#522 Remote URLs that include PRIVOXY-FORCE

open
Fabian Keil
5
2010-03-04
2010-03-04
Alan Stewart
No

Sites can accidentally or intentionally include URLs constructed with /PRIVOXY-FORCE in them and will auto bypass Privoxy. The string should be stripped from incoming URLs. Many blog entries from Privoxy users accidentally paste ad URLs with the string and this site:
http://ha.ckers.org/blog/20060911/detecting-privoxy-users-and-circumventing-it/
demonstrates an intentional use.

Perhaps it could be done with a filter, but it seems like it should be an internal default.

Alan
SF login gbsi3
Firefox 3.6 Privoxy 3.0.16 Win XP SP3

Discussion

  • Fabian Keil
    Fabian Keil
    2010-03-04

    • labels: 340250 --> funct: blocking
    • milestone: 1069604 -->
    • assigned_to: nobody --> fabiankeil
     
  • Fabian Keil
    Fabian Keil
    2010-03-04

    Thanks for the report. Please have a look at:
    http://www.privoxy.org/user-manual/config.html#ENFORCE-BLOCKS

    Anyway ...

    If you are using Privoxy default.action, websites you visit can also embed a bunch of URLs the default configuration blocks to detect if you are using Privoxy, just like they can do for any other ad-blocker that actually blocks anything. If you are concerned about this, you shouldn't be using an ad-blocker.

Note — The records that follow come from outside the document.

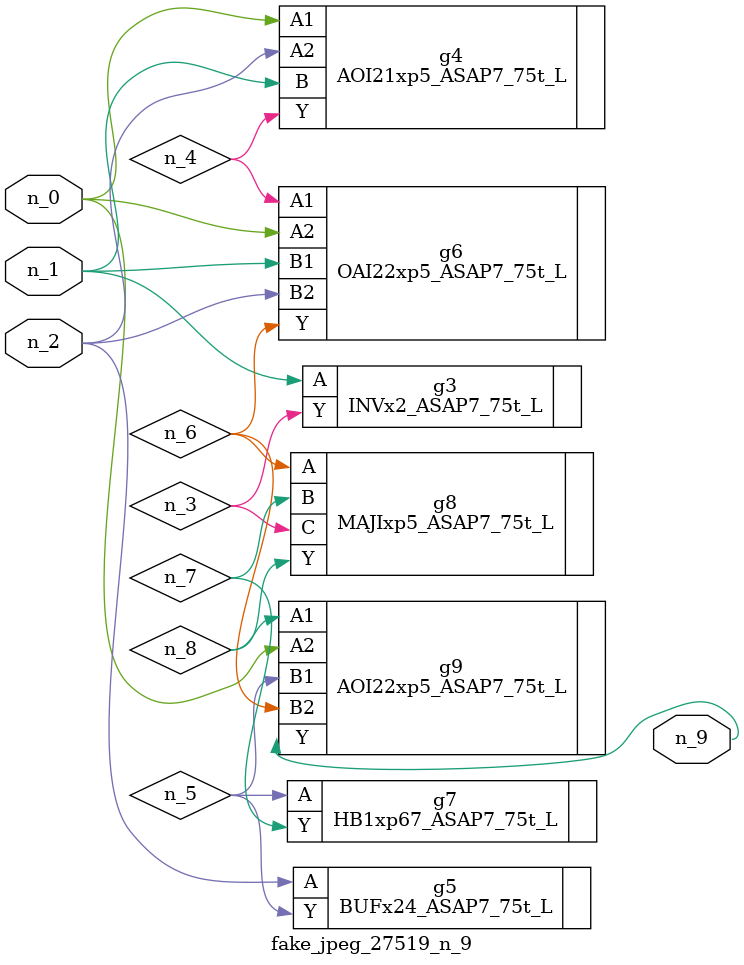
<source format=v>
module fake_jpeg_27519_n_9 (n_0, n_2, n_1, n_9);

input n_0;
input n_2;
input n_1;

output n_9;

wire n_3;
wire n_4;
wire n_8;
wire n_6;
wire n_5;
wire n_7;

INVx2_ASAP7_75t_L g3 ( 
.A(n_1),
.Y(n_3)
);

AOI21xp5_ASAP7_75t_L g4 ( 
.A1(n_0),
.A2(n_2),
.B(n_1),
.Y(n_4)
);

BUFx24_ASAP7_75t_L g5 ( 
.A(n_2),
.Y(n_5)
);

OAI22xp5_ASAP7_75t_L g6 ( 
.A1(n_4),
.A2(n_0),
.B1(n_1),
.B2(n_2),
.Y(n_6)
);

MAJIxp5_ASAP7_75t_L g8 ( 
.A(n_6),
.B(n_7),
.C(n_3),
.Y(n_8)
);

HB1xp67_ASAP7_75t_L g7 ( 
.A(n_5),
.Y(n_7)
);

AOI22xp5_ASAP7_75t_L g9 ( 
.A1(n_8),
.A2(n_0),
.B1(n_5),
.B2(n_6),
.Y(n_9)
);


endmodule
</source>
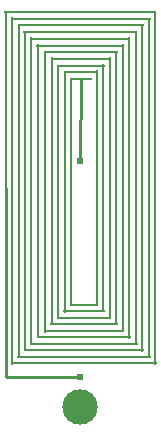
<source format=gtl>
G04 ---------------------------- Layer name :TOP LAYER*
G04 easyEDA 0.1*
G04 Scale: 100 percent, Rotated: No, Reflected: No *
G04 Dimensions in inches *
G04 leading zeros omitted , absolute positions ,2 integer and 4 * 
%FSLAX24Y24*%
%MOIN*%
G90*
G70D02*

%ADD10C,0.010000*%
%ADD11C,0.024400*%
%ADD12R,0.011417X1.181100*%
%ADD13R,0.510629X0.011417*%
%ADD14R,0.488975X0.011417*%
%ADD15R,0.011417X1.159840*%
%ADD16R,0.468109X0.011417*%
%ADD17R,0.011417X1.138187*%
%ADD18R,0.446062X0.011417*%
%ADD19R,0.011417X1.116140*%
%ADD20R,0.424410X0.011417*%
%ADD21R,0.011417X1.094486*%
%ADD22R,0.402755X0.011417*%
%ADD23R,0.011417X1.070864*%
%ADD24R,0.380710X0.011417*%
%ADD25R,0.011417X1.049604*%
%ADD26R,0.359450X0.011417*%
%ADD27R,0.011417X1.027951*%
%ADD28R,0.337795X0.011417*%
%ADD29R,0.011417X1.005904*%
%ADD30R,0.316140X0.011417*%
%ADD31R,0.011417X0.983860*%
%ADD32R,0.294488X0.011417*%
%ADD33R,0.011417X0.962990*%
%ADD34R,0.271650X0.011417*%
%ADD35R,0.011417X0.940940*%
%ADD36R,0.249999X0.011417*%
%ADD37R,0.011417X0.917715*%
%ADD38R,0.225984X0.011417*%
%ADD39R,0.011417X0.896061*%
%ADD40R,0.204330X0.011417*%
%ADD41R,0.011417X0.874408*%
%ADD42R,0.182677X0.011417*%
%ADD43R,0.011417X0.851179*%
%ADD44R,0.161420X0.011417*%
%ADD45R,0.011417X0.829526*%
%ADD46R,0.139370X0.011417*%
%ADD47R,0.011417X0.807479*%
%ADD48R,0.118110X0.011417*%
%ADD49R,0.011417X0.785825*%
%ADD50R,0.096063X0.011417*%
%ADD51R,0.011417X0.764172*%
%ADD52R,0.074803X0.011417*%
%ADD53C,0.118110*%

%LPD*%
G54D10*
G01X517Y8805D02*
G01X519Y2506D01*
G01X3000Y2507D01*
G01X3026Y12440D02*
G01X3000Y9711D01*
G54D12*
G01X517Y8806D03*
G54D13*
G01X3013Y14656D03*
G54D12*
G01X5509Y8806D03*
G54D14*
G01X3120Y2955D03*
G54D15*
G01X734Y8699D03*
G54D16*
G01X3017Y14440D03*
G54D17*
G01X5301Y8806D03*
G54D18*
G01X3128Y3172D03*
G54D19*
G01X954Y8696D03*
G54D20*
G01X3021Y14219D03*
G54D21*
G01X5080Y8802D03*
G54D22*
G01X3123Y3384D03*
G54D23*
G01X1167Y8684D03*
G54D24*
G01X3013Y13983D03*
G54D25*
G01X4860Y8790D03*
G54D26*
G01X3120Y3601D03*
G54D27*
G01X1380Y8684D03*
G54D28*
G01X3013Y13766D03*
G54D29*
G01X4647Y8794D03*
G54D30*
G01X3119Y3821D03*
G54D31*
G01X1596Y8684D03*
G54D32*
G01X3013Y13546D03*
G54D33*
G01X4431Y8786D03*
G54D34*
G01X3127Y4026D03*
G54D35*
G01X1824Y8676D03*
G54D36*
G01X3017Y13325D03*
G54D37*
G01X4210Y8794D03*
G54D38*
G01X3135Y4262D03*
G54D39*
G01X2061Y8684D03*
G54D40*
G01X3025Y13109D03*
G54D41*
G01X3990Y8794D03*
G54D42*
G01X3132Y4479D03*
G54D43*
G01X2277Y8680D03*
G54D44*
G01X3029Y12880D03*
G54D45*
G01X3777Y8786D03*
G54D46*
G01X3135Y4695D03*
G54D47*
G01X2494Y8676D03*
G54D48*
G01X3025Y12656D03*
G54D49*
G01X3557Y8782D03*
G54D50*
G01X3135Y4908D03*
G54D51*
G01X2710Y8672D03*
G54D52*
G01X3025Y12440D03*
G54D53*
G01X3000Y1500D03*
G54D11*
G01X3000Y2507D03*
G01X3000Y9711D03*
G54D53*
G01X3000Y1500D03*

M00*
M02*
</source>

    Even if you configured Privoxy to not block anything, its reaction to various kinds of input will likely be different enough from other HTTP clients to detect it. If you are concerned about this, too, you shouldn't be using Privoxy or HTTP clients in general, as they pretty much all behave slightly different and can thus be detected by site operators that care enough to take the time to fingerprint them. Of course TCP/IP stacks have fingerprints too, so staying away from HTTP clients might not be good enough.

    It's on the TODO list to augment or replace the fixed force prefix with a random string, but it currently doesn't have a high priority and it certainly will not "fix" the "problem" that websites can detect that the user is using Privoxy.

    Stripping the forced prefix from server responses doesn't solve anything as it could be detected just the same.

     
  • Alan Stewart
    Alan Stewart
    2010-03-04

    Actually, I'm not concerned if Privoxy can be detected - that was just what was demo'd. And ads aren't really my concern, either. It's malicious links with the PRIVOXY-FORCE string, probably in a blog, that I stumble into.

    Using enforce-blocks eliminates the ability to go to "good " links when needed.

    What I did do, is patch the strings to some other fixed value than PRIVOXY-FORCE. How about a config entry for the user to select a fixed value, rather than random?

    Alan

     
  • Fabian Keil
    Fabian Keil
    2010-03-10

    The string used can show up in referrer headers and can also be figured out remotely with various tricks so having a constant one that is unique per user sounds like a bad idea to me.